Nothing is to be left out: repeat every entry exactly as given.

(Collected data entries)
********

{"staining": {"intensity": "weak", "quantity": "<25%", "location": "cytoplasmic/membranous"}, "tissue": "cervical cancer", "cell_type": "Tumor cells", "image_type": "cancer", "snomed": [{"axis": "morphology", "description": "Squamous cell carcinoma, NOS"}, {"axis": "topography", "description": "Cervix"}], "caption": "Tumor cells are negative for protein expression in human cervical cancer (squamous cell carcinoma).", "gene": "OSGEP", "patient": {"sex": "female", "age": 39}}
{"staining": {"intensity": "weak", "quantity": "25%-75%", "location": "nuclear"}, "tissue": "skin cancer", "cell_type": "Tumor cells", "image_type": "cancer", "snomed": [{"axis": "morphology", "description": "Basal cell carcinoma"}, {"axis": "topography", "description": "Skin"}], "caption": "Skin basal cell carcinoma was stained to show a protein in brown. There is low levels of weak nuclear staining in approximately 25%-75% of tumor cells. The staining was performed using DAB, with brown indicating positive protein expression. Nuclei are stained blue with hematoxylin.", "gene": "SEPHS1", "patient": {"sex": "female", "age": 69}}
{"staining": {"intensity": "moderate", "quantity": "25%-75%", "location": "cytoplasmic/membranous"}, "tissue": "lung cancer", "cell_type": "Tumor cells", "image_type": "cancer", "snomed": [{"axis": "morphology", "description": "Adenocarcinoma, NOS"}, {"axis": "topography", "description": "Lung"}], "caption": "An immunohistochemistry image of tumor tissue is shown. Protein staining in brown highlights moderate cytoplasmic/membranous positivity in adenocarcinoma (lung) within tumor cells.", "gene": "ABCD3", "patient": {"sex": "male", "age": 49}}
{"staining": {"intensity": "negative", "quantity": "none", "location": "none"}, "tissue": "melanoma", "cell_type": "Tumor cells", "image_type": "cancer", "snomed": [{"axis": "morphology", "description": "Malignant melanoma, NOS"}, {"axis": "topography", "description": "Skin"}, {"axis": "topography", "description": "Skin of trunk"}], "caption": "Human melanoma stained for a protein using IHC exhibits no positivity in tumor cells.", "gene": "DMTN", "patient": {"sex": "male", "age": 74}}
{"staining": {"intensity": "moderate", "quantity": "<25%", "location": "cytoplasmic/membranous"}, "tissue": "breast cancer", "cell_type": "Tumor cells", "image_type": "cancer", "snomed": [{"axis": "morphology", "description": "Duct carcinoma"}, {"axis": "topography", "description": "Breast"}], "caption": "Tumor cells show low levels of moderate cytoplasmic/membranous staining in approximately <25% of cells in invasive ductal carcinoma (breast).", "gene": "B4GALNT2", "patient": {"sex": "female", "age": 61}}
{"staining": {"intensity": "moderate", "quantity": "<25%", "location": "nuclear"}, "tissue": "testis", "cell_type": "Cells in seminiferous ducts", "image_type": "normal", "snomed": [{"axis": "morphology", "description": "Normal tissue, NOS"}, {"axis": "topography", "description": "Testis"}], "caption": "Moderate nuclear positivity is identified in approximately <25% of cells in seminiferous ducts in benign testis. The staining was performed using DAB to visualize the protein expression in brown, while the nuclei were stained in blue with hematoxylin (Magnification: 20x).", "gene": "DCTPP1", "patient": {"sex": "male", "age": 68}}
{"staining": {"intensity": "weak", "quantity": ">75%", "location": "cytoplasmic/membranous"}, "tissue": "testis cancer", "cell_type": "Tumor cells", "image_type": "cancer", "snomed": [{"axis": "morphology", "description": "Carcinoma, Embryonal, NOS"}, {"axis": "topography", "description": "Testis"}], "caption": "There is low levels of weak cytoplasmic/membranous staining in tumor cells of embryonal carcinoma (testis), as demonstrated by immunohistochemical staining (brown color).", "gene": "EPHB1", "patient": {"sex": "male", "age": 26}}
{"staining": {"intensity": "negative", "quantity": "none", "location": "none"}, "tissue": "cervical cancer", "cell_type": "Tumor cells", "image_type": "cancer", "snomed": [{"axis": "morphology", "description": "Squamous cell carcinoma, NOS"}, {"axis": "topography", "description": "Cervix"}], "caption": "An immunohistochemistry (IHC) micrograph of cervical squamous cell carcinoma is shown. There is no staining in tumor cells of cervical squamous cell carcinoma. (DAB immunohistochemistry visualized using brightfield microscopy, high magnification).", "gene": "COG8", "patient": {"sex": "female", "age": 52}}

********

§ **Your solution**:
{"staining": {"intensity": "weak", "quantity": "<25%", "location": "cytoplasmic/membranous"}, "tissue": "cervical cancer", "cell_type": "Tumor cells", "image_type": "cancer", "snomed": [{"axis": "morphology", "description": "Squamous cell carcinoma, NOS"}, {"axis": "topography", "description": "Cervix"}], "caption": "Tumor cells are negative for protein expression in human cervical cancer (squamous cell carcinoma).", "gene": "OSGEP", "patient": {"sex": "female", "age": 39}}
{"staining": {"intensity": "weak", "quantity": "25%-75%", "location": "nuclear"}, "tissue": "skin cancer", "cell_type": "Tumor cells", "image_type": "cancer", "snomed": [{"axis": "morphology", "description": "Basal cell carcinoma"}, {"axis": "topography", "description": "Skin"}], "caption": "Skin basal cell carcinoma was stained to show a protein in brown. There is low levels of weak nuclear staining in approximately 25%-75% of tumor cells. The staining was performed using DAB, with brown indicating positive protein expression. Nuclei are stained blue with hematoxylin.", "gene": "SEPHS1", "patient": {"sex": "female", "age": 69}}
{"staining": {"intensity": "moderate", "quantity": "25%-75%", "location": "cytoplasmic/membranous"}, "tissue": "lung cancer", "cell_type": "Tumor cells", "image_type": "cancer", "snomed": [{"axis": "morphology", "description": "Adenocarcinoma, NOS"}, {"axis": "topography", "description": "Lung"}], "caption": "An immunohistochemistry image of tumor tissue is shown. Protein staining in brown highlights moderate cytoplasmic/membranous positivity in adenocarcinoma (lung) within tumor cells.", "gene": "ABCD3", "patient": {"sex": "male", "age": 49}}
{"staining": {"intensity": "negative", "quantity": "none", "location": "none"}, "tissue": "melanoma", "cell_type": "Tumor cells", "image_type": "cancer", "snomed": [{"axis": "morphology", "description": "Malignant melanoma, NOS"}, {"axis": "topography", "description": "Skin"}, {"axis": "topography", "description": "Skin of trunk"}], "caption": "Human melanoma stained for a protein using IHC exhibits no positivity in tumor cells.", "gene": "DMTN", "patient": {"sex": "male", "age": 74}}
{"staining": {"intensity": "moderate", "quantity": "<25%", "location": "cytoplasmic/membranous"}, "tissue": "breast cancer", "cell_type": "Tumor cells", "image_type": "cancer", "snomed": [{"axis": "morphology", "description": "Duct carcinoma"}, {"axis": "topography", "description": "Breast"}], "caption": "Tumor cells show low levels of moderate cytoplasmic/membranous staining in approximately <25% of cells in invasive ductal carcinoma (breast).", "gene": "B4GALNT2", "patient": {"sex": "female", "age": 61}}
{"staining": {"intensity": "moderate", "quantity": "<25%", "location": "nuclear"}, "tissue": "testis", "cell_type": "Cells in seminiferous ducts", "image_type": "normal", "snomed": [{"axis": "morphology", "description": "Normal tissue, NOS"}, {"axis": "topography", "description": "Testis"}], "caption": "Moderate nuclear positivity is identified in approximately <25% of cells in seminiferous ducts in benign testis. The staining was performed using DAB to visualize the protein expression in brown, while the nuclei were stained in blue with hematoxylin (Magnification: 20x).", "gene": "DCTPP1", "patient": {"sex": "male", "age": 68}}
{"staining": {"intensity": "weak", "quantity": ">75%", "location": "cytoplasmic/membranous"}, "tissue": "testis cancer", "cell_type": "Tumor cells", "image_type": "cancer", "snomed": [{"axis": "morphology", "description": "Carcinoma, Embryonal, NOS"}, {"axis": "topography", "description": "Testis"}], "caption": "There is low levels of weak cytoplasmic/membranous staining in tumor cells of embryonal carcinoma (testis), as demonstrated by immunohistochemical staining (brown color).", "gene": "EPHB1", "patient": {"sex": "male", "age": 26}}
{"staining": {"intensity": "negative", "quantity": "none", "location": "none"}, "tissue": "cervical cancer", "cell_type": "Tumor cells", "image_type": "cancer", "snomed": [{"axis": "morphology", "description": "Squamous cell carcinoma, NOS"}, {"axis": "topography", "description": "Cervix"}], "caption": "An immunohistochemistry (IHC) micrograph of cervical squamous cell carcinoma is shown. There is no staining in tumor cells of cervical squamous cell carcinoma. (DAB immunohistochemistry visualized using brightfield microscopy, high magnification).", "gene": "COG8", "patient": {"sex": "female", "age": 52}}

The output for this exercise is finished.